#### TASK DETAILS
Nothing in the data should change when you return it, but leave the pictures out.

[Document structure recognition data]
- Opening Delimiter -

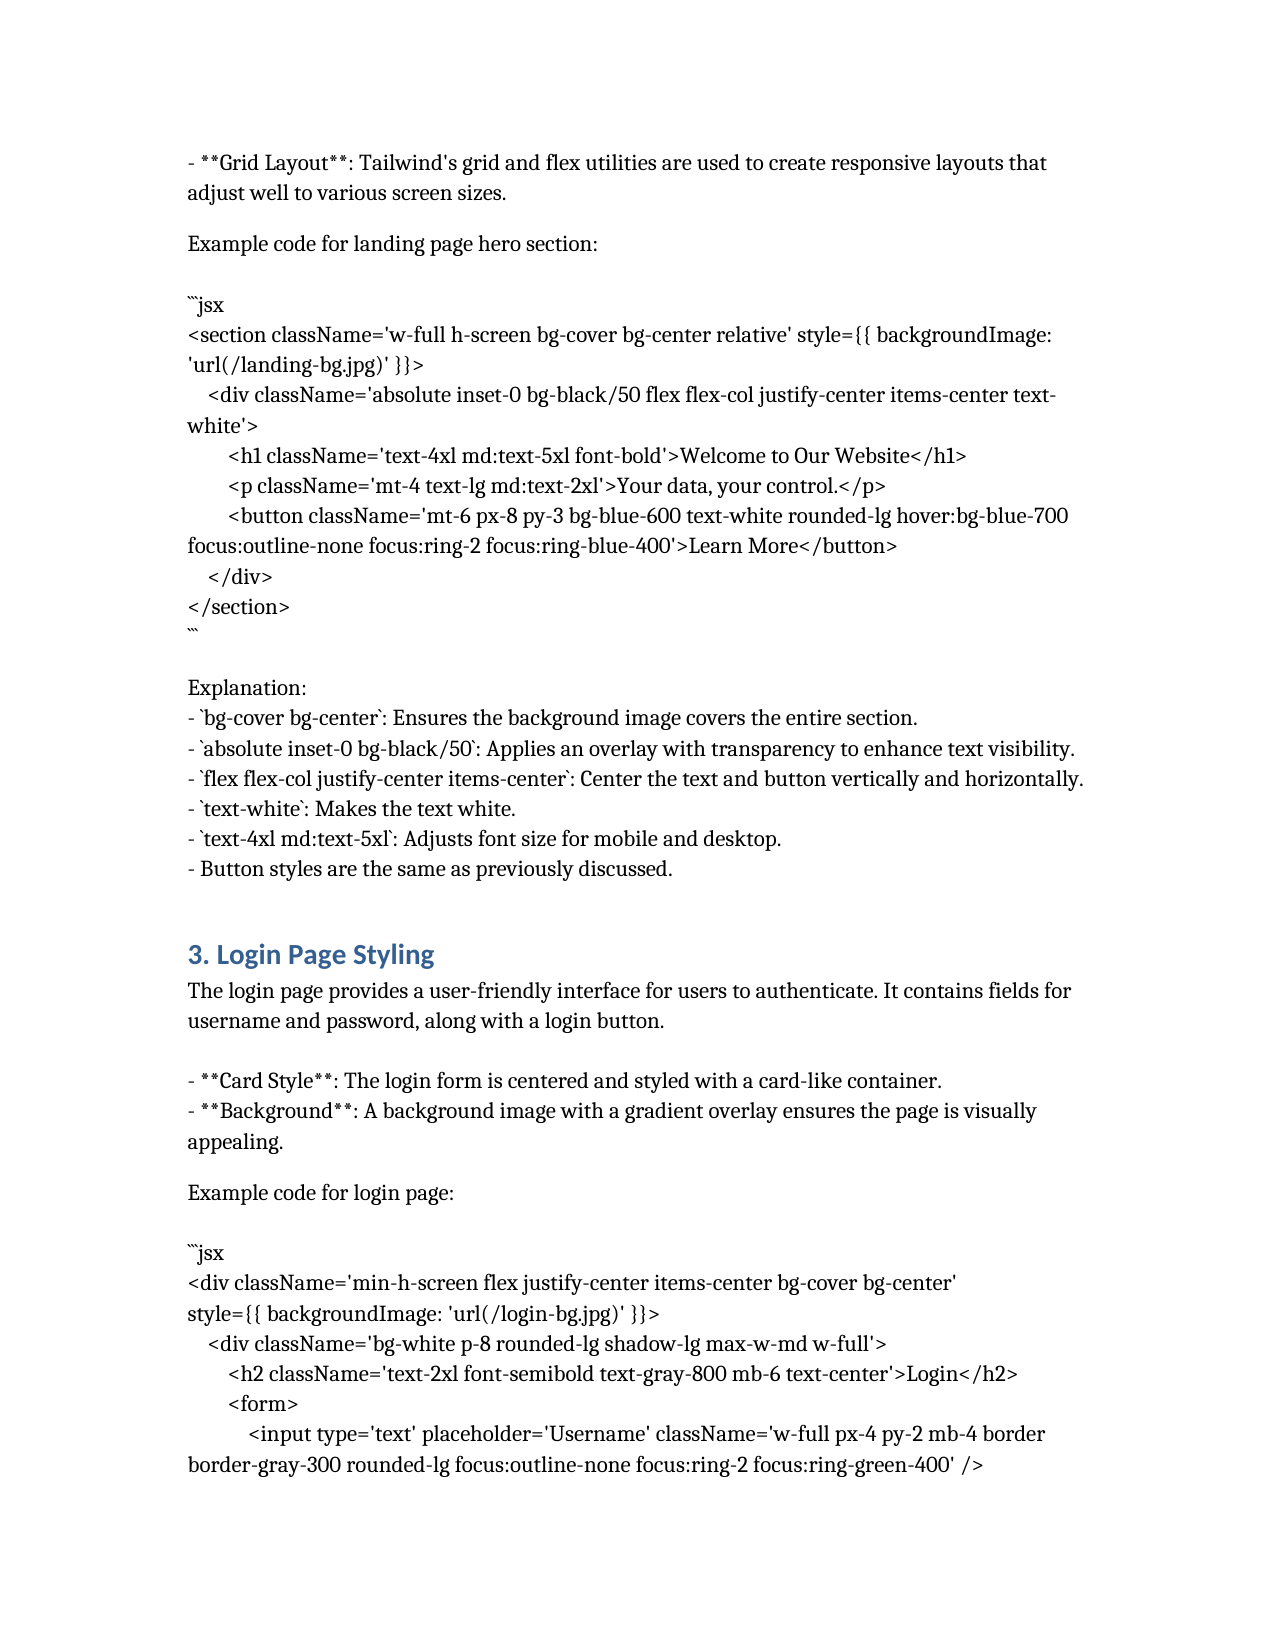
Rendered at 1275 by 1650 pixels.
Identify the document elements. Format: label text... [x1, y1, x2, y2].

subtitle 3. Login Page Styling [187, 936, 1087, 972]
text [187, 150, 1087, 207]
text Explanation: - `bg-cover bg-center`: Ensures the background image covers the entire section. - `absolute inset-0 bg-black/50`: Applies an overlay with transparency to enhance text visibility. - `flex flex-col justify-center items-center`: Center the text and button vertically and horizontally. - `text-white`: Makes the text white. - `text-4xl md:text-5xl`: Adjusts font size for mobile and desktop. - Button styles are the same as previously discussed. [187, 675, 1087, 883]
text The login page provides a user-friendly interface for users to authenticate. It contains fields for username and password, along with a login button. - **Card Style**: The login form is centered and styled with a card-like container. - **Background**: A background image with a gradient overlay ensures the page is visually appealing. [187, 977, 1087, 1155]
text Example code for landing page hero section: ```jsx <section className='w-full h-screen bg-cover bg-center relative' style={{ backgroundImage: 'url(/landing-bg.jpg)' }}> <div className='absolute inset-0 bg-black/50 flex flex-col justify-center items-center text-white'> <h1 className='text-4xl md:text-5xl font-bold'>Welcome to Our Website</h1> <p className='mt-4 text-lg md:text-2xl'>Your data, your control.</p> <button className='mt-6 px-8 py-3 bg-blue-600 text-white rounded-lg hover:bg-blue-700 focus:outline-none focus:ring-2 focus:ring-blue-400'>Learn More</button> </div> </section> ``` [187, 231, 1087, 650]
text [187, 1179, 1087, 1478]
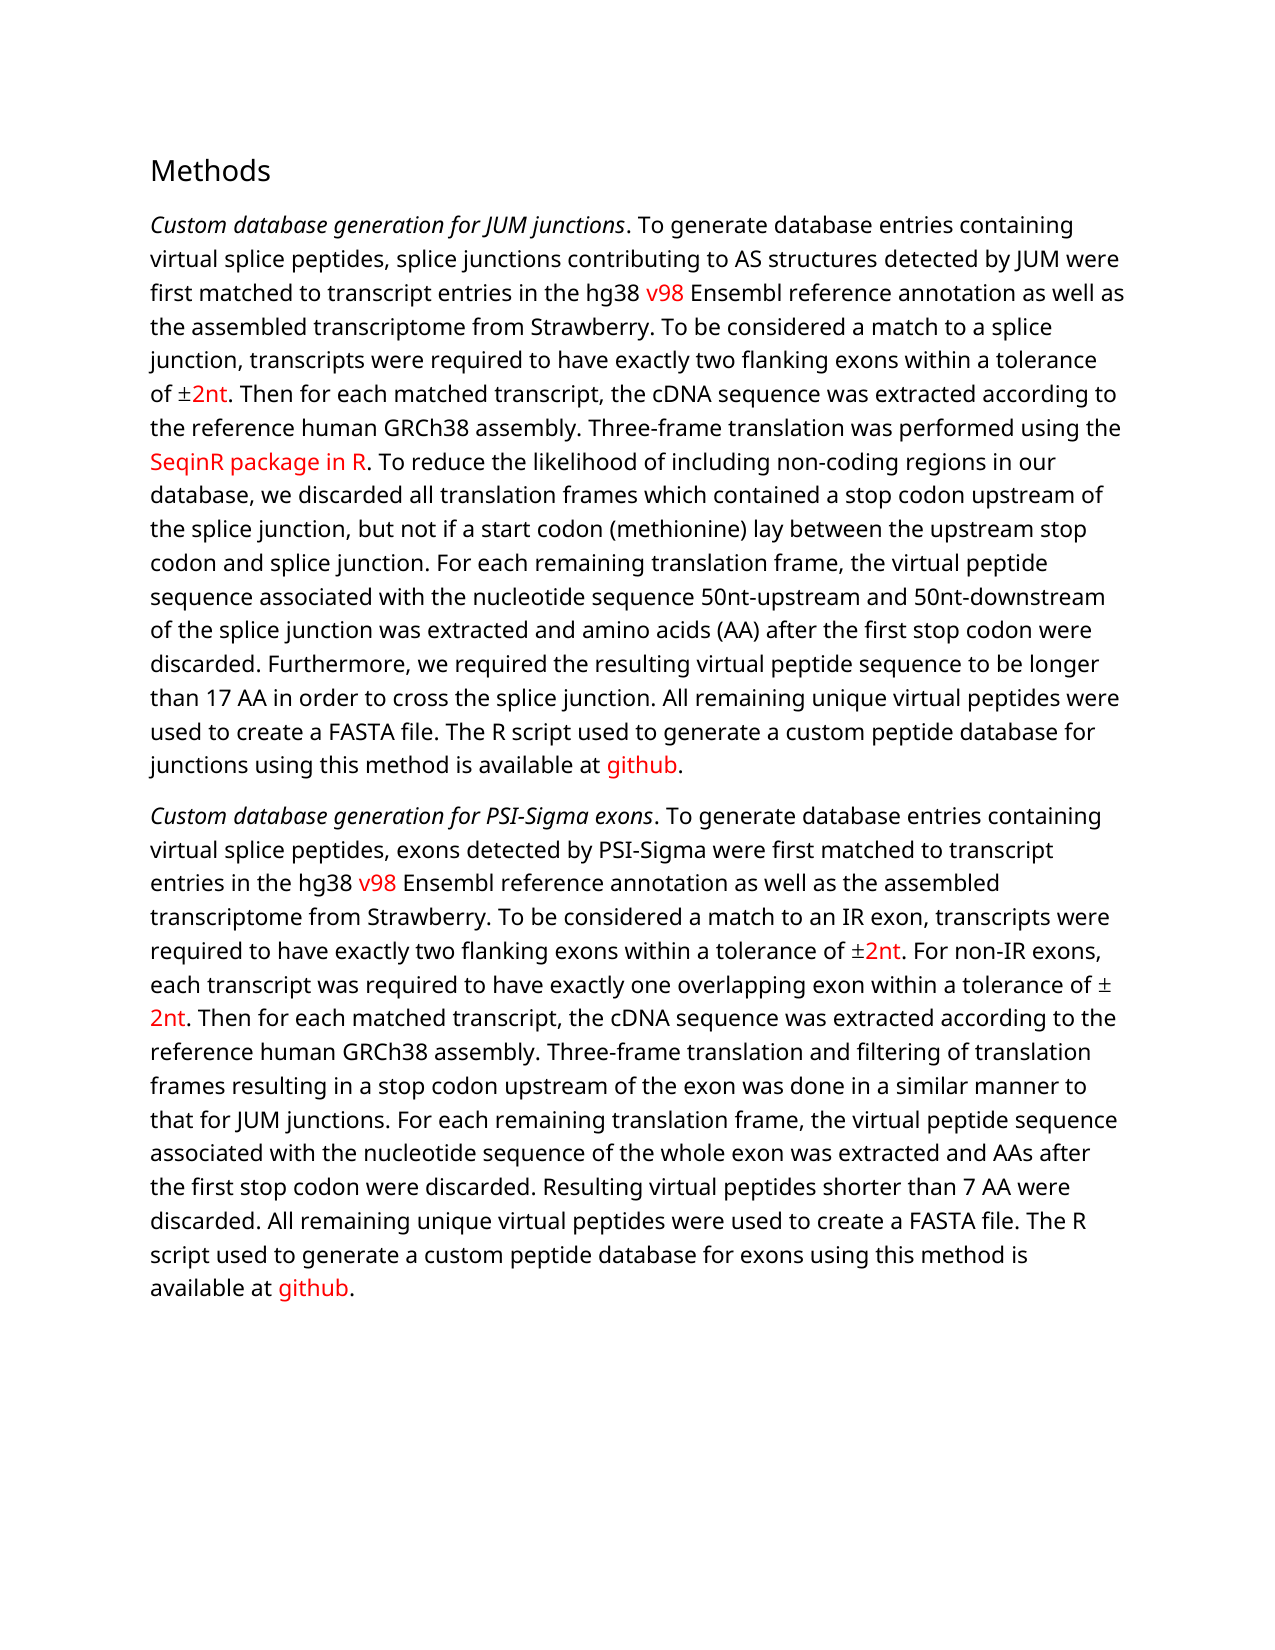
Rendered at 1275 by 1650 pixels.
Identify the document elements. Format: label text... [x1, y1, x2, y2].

text Custom database generation for JUM junctions. To generate database entries containing virtual splice peptides, splice junctions contributing to AS structures detected by JUM were first matched to transcript entries in the hg38 v98 Ensembl reference annotation as well as the assembled transcriptome from Strawberry. To be considered a match to a splice junction, transcripts were required to have exactly two flanking exons within a tolerance of 2nt. Then for each matched transcript, the cDNA sequence was extracted according to the reference human GRCh38 assembly. Three-frame translation was performed using the SeqinR package in R. To reduce the likelihood of including non-coding regions in our database, we discarded all translation frames which contained a stop codon upstream of the splice junction, but not if a start codon (methionine) lay between the upstream stop codon and splice junction. For each remaining translation frame, the virtual peptide sequence associated with the nucleotide sequence 50nt-upstream and 50nt-downstream of the splice junction was extracted and amino acids (AA) after the first stop codon were discarded. Furthermore, we required the resulting virtual peptide sequence to be longer than 17 AA in order to cross the splice junction. All remaining unique virtual peptides were used to create a FASTA file. The R script used to generate a custom peptide database for junctions using this method is available at github. [150, 209, 1125, 781]
text Custom database generation for PSI-Sigma exons. To generate database entries containing virtual splice peptides, exons detected by PSI-Sigma were first matched to transcript entries in the hg38 v98 Ensembl reference annotation as well as the assembled transcriptome from Strawberry. To be considered a match to an IR exon, transcripts were required to have exactly two flanking exons within a tolerance of 2nt. For non-IR exons, each transcript was required to have exactly one overlapping exon within a tolerance of 2nt. Then for each matched transcript, the cDNA sequence was extracted according to the reference human GRCh38 assembly. Three-frame translation and filtering of translation frames resulting in a stop codon upstream of the exon was done in a similar manner to that for JUM junctions. For each remaining translation frame, the virtual peptide sequence associated with the nucleotide sequence of the whole exon was extracted and AAs after the first stop codon were discarded. Resulting virtual peptides shorter than 7 AA were discarded. All remaining unique virtual peptides were used to create a FASTA file. The R script used to generate a custom peptide database for exons using this method is available at github. [150, 800, 1125, 1304]
text Methods [150, 150, 1125, 190]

- Closing Delimiter -

#### TASK SOLUTION
Rendered at 1275 by 1650 pixels.
Identify the document elements. Format: label text... [x1, y1, x2, y2].

subtitle 3. Login Page Styling [187, 936, 1087, 972]
text [187, 150, 1087, 207]
text Explanation: - `bg-cover bg-center`: Ensures the background image covers the entire section. - `absolute inset-0 bg-black/50`: Applies an overlay with transparency to enhance text visibility. - `flex flex-col justify-center items-center`: Center the text and button vertically and horizontally. - `text-white`: Makes the text white. - `text-4xl md:text-5xl`: Adjusts font size for mobile and desktop. - Button styles are the same as previously discussed. [187, 675, 1087, 883]
text The login page provides a user-friendly interface for users to authenticate. It contains fields for username and password, along with a login button. - **Card Style**: The login form is centered and styled with a card-like container. - **Background**: A background image with a gradient overlay ensures the page is visually appealing. [187, 977, 1087, 1155]
text Example code for landing page hero section: ```jsx <section className='w-full h-screen bg-cover bg-center relative' style={{ backgroundImage: 'url(/landing-bg.jpg)' }}> <div className='absolute inset-0 bg-black/50 flex flex-col justify-center items-center text-white'> <h1 className='text-4xl md:text-5xl font-bold'>Welcome to Our Website</h1> <p className='mt-4 text-lg md:text-2xl'>Your data, your control.</p> <button className='mt-6 px-8 py-3 bg-blue-600 text-white rounded-lg hover:bg-blue-700 focus:outline-none focus:ring-2 focus:ring-blue-400'>Learn More</button> </div> </section> ``` [187, 231, 1087, 650]
text [187, 1179, 1087, 1478]
Rendered at 1275 by 1650 pixels.
Identify the document elements. Format: label text... [x1, y1, x2, y2].

text Custom database generation for JUM junctions. To generate database entries containing virtual splice peptides, splice junctions contributing to AS structures detected by JUM were first matched to transcript entries in the hg38 v98 Ensembl reference annotation as well as the assembled transcriptome from Strawberry. To be considered a match to a splice junction, transcripts were required to have exactly two flanking exons within a tolerance of 2nt. Then for each matched transcript, the cDNA sequence was extracted according to the reference human GRCh38 assembly. Three-frame translation was performed using the SeqinR package in R. To reduce the likelihood of including non-coding regions in our database, we discarded all translation frames which contained a stop codon upstream of the splice junction, but not if a start codon (methionine) lay between the upstream stop codon and splice junction. For each remaining translation frame, the virtual peptide sequence associated with the nucleotide sequence 50nt-upstream and 50nt-downstream of the splice junction was extracted and amino acids (AA) after the first stop codon were discarded. Furthermore, we required the resulting virtual peptide sequence to be longer than 17 AA in order to cross the splice junction. All remaining unique virtual peptides were used to create a FASTA file. The R script used to generate a custom peptide database for junctions using this method is available at github. [150, 209, 1125, 781]
text Custom database generation for PSI-Sigma exons. To generate database entries containing virtual splice peptides, exons detected by PSI-Sigma were first matched to transcript entries in the hg38 v98 Ensembl reference annotation as well as the assembled transcriptome from Strawberry. To be considered a match to an IR exon, transcripts were required to have exactly two flanking exons within a tolerance of 2nt. For non-IR exons, each transcript was required to have exactly one overlapping exon within a tolerance of 2nt. Then for each matched transcript, the cDNA sequence was extracted according to the reference human GRCh38 assembly. Three-frame translation and filtering of translation frames resulting in a stop codon upstream of the exon was done in a similar manner to that for JUM junctions. For each remaining translation frame, the virtual peptide sequence associated with the nucleotide sequence of the whole exon was extracted and AAs after the first stop codon were discarded. Resulting virtual peptides shorter than 7 AA were discarded. All remaining unique virtual peptides were used to create a FASTA file. The R script used to generate a custom peptide database for exons using this method is available at github. [150, 800, 1125, 1304]
text Methods [150, 150, 1125, 190]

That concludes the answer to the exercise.